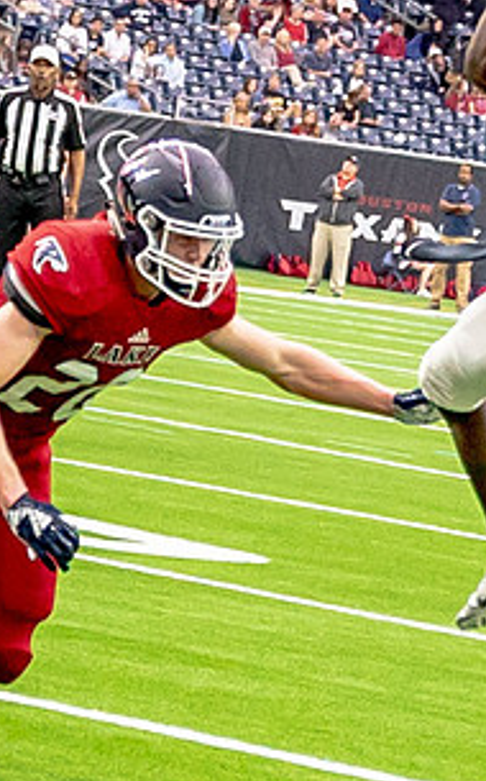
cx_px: 395
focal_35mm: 317
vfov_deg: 6.6
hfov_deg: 4.1
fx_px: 6734
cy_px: 205
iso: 2500
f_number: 2.8
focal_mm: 48
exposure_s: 1/2000
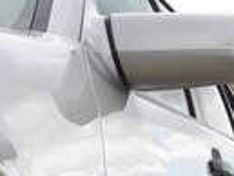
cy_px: 298
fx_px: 934
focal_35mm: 138
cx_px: -250
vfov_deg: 10.3
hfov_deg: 12.4
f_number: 1.9
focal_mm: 3.6
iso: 40
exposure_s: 1/608
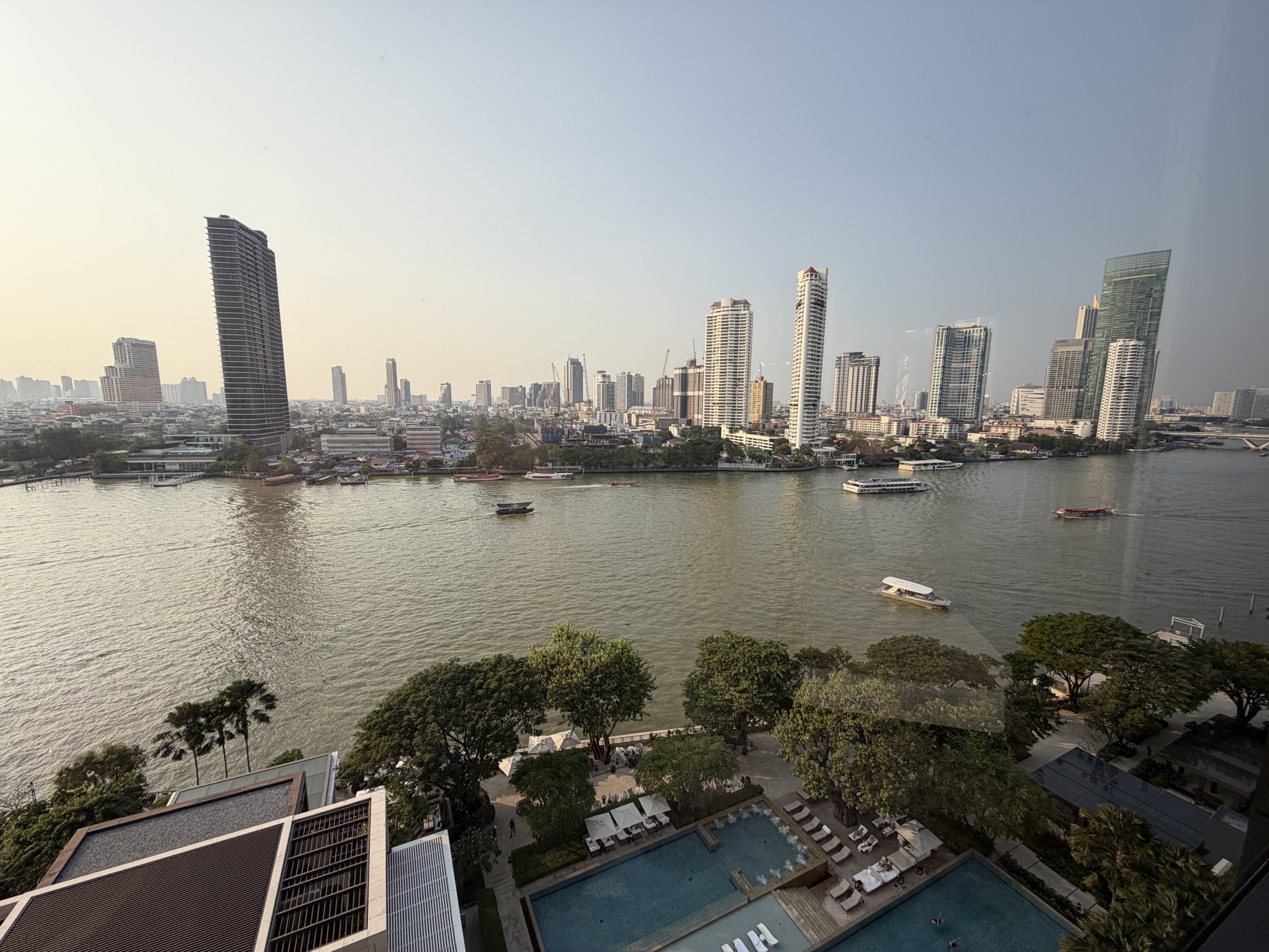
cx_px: 634
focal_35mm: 14
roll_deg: -0.2
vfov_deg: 85.7
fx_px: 513
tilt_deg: -9.0
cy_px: 476
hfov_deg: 102.1
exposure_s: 1/335
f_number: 2.2
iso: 50
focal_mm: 2.22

^^^^^^^^^^^^^^^^

— What this task involves —
All of the entries must be reproduced exactly, apart from the pictures, which are to be dropped.

— Finished exercise —
cx_px: 395
focal_35mm: 317
vfov_deg: 6.6
hfov_deg: 4.1
fx_px: 6734
cy_px: 205
iso: 2500
f_number: 2.8
focal_mm: 48
exposure_s: 1/2000
cy_px: 298
fx_px: 934
focal_35mm: 138
cx_px: -250
vfov_deg: 10.3
hfov_deg: 12.4
f_number: 1.9
focal_mm: 3.6
iso: 40
exposure_s: 1/608
cx_px: 634
focal_35mm: 14
roll_deg: -0.2
vfov_deg: 85.7
fx_px: 513
tilt_deg: -9.0
cy_px: 476
hfov_deg: 102.1
exposure_s: 1/335
f_number: 2.2
iso: 50
focal_mm: 2.22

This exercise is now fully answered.